RAID Basics
What is RAID?
Depending on who you ask, RAID either
stands for Redundant Array of Inexpensive
Disks, or Redundant Array of Independent
Disks.
Adherents
to the former school of thought, point
out (and quite rightly too) that the word
"Inexpensive" was used by the
scientists at the University of California
at Berkeley who first conceived of RAID.
Detractors however, note that hard drives
are anything but "Inexpensive,"
and that "Independent," would
have been a more apt term.
Whatever the acrimony over acronyms, the original meaning of RAID
seems much more appropriate today than it did in 1987 when Patterson,
Gibson, and Katz published a paper entitled, "A Case for Redundant
Arrays of Inexpensive Disks." Hard drives after all, are
cheaper than ever before, offering gargantuan storage capacities
at relatively low prices.
Research on RAID
Researchers came up with the idea of
RAID while looking for ways to improve
hard drive storage reliability and performance.

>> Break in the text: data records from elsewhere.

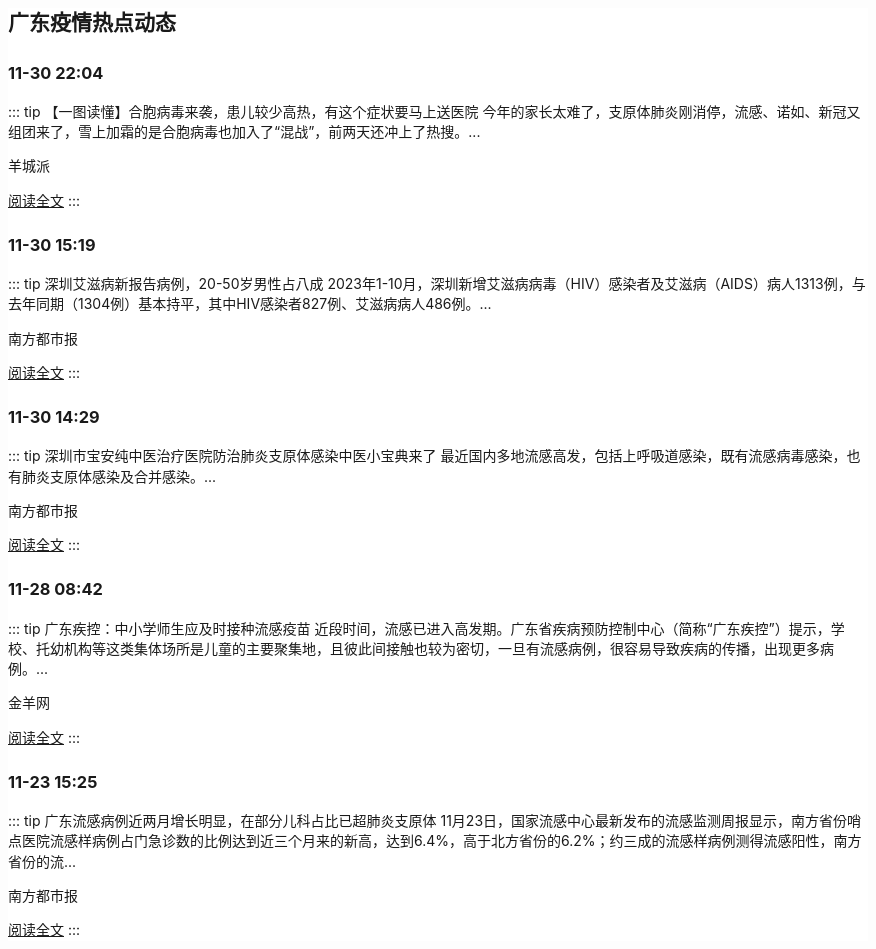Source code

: 
## 广东疫情热点动态

  
### 11-30 22:04
::: tip 【一图读懂】合胞病毒来袭，患儿较少高热，有这个症状要马上送医院
今年的家长太难了，支原体肺炎刚消停，流感、诺如、新冠又组团来了，雪上加霜的是合胞病毒也加入了“混战”，前两天还冲上了热搜。...

羊城派

[阅读全文](https://view.inews.qq.com/a/20231130A0ARM000?uid=8QIf3n5c5YwYuDrY7gI=&chlid=news_news_antip&suid=8QIf3n5c5YwYuDrY7gI=)
:::

### 11-30 15:19
::: tip 深圳艾滋病新报告病例，20-50岁男性占八成
2023年1-10月，深圳新增艾滋病病毒（HIV）感染者及艾滋病（AIDS）病人1313例，与去年同期（1304例）基本持平，其中HIV感染者827例、艾滋病病人486例。...

南方都市报

[阅读全文](https://view.inews.qq.com/a/20231130A061VA00?uid=8QIf3n5c5YwYuDrY7gI=&chlid=news_news_top&suid=8QIf3n5c5YwYuDrY7gI=)
:::

### 11-30 14:29
::: tip 深圳市宝安纯中医治疗医院防治肺炎支原体感染中医小宝典来了
最近国内多地流感高发，包括上呼吸道感染，既有流感病毒感染，也有肺炎支原体感染及合并感染。...

南方都市报

[阅读全文](https://view.inews.qq.com/a/20231130A05G2H00?uid=8QIf3n5c5YwYuDrY7gI=&chlid=news_news_top&suid=8QIf3n5c5YwYuDrY7gI=)
:::

### 11-28 08:42
::: tip 广东疾控：中小学师生应及时接种流感疫苗
近段时间，流感已进入高发期。广东省疾病预防控制中心（简称“广东疾控”）提示，学校、托幼机构等这类集体场所是儿童的主要聚集地，且彼此间接触也较为密切，一旦有流感病例，很容易导致疾病的传播，出现更多病例。...

金羊网

[阅读全文](https://view.inews.qq.com/a/20231128A01AOQ00?uid=8QIf3n5c5YwYuDrY7gI=&chlid=_qqnews_custom_search_pictext&suid=8QIf3n5c5YwYuDrY7gI=)
:::

### 11-23 15:25
::: tip 广东流感病例近两月增长明显，在部分儿科占比已超肺炎支原体
11月23日，国家流感中心最新发布的流感监测周报显示，南方省份哨点医院流感样病例占门急诊数的比例达到近三个月来的新高，达到6.4%，高于北方省份的6.2%；约三成的流感样病例测得流感阳性，南方省份的流...

南方都市报

[阅读全文](https://view.inews.qq.com/a/20231123A05GVW00?uid=100188415180&chlid=news_news_top&suid=100188415180)
:::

The concept initially consisted of clustering
small, "inexpensive" disk drives
together into an array so that the array
would appear to the system as a single
logical drive.
During initial testing, it was discovered that an array of drives
could actually deliver performance exceeding that of single, more
expensive hard drives.
There was just one problem however -- a problem which underscores
the importance of RAID data recovery. The Mean Time Before Failure (the
average time before a failure will occur) in a RAID, was reduced
due to the probability of any one drive in the array failing. Consequently,
researchers proposed five levels of RAID
to provide a balance between performance and data protection.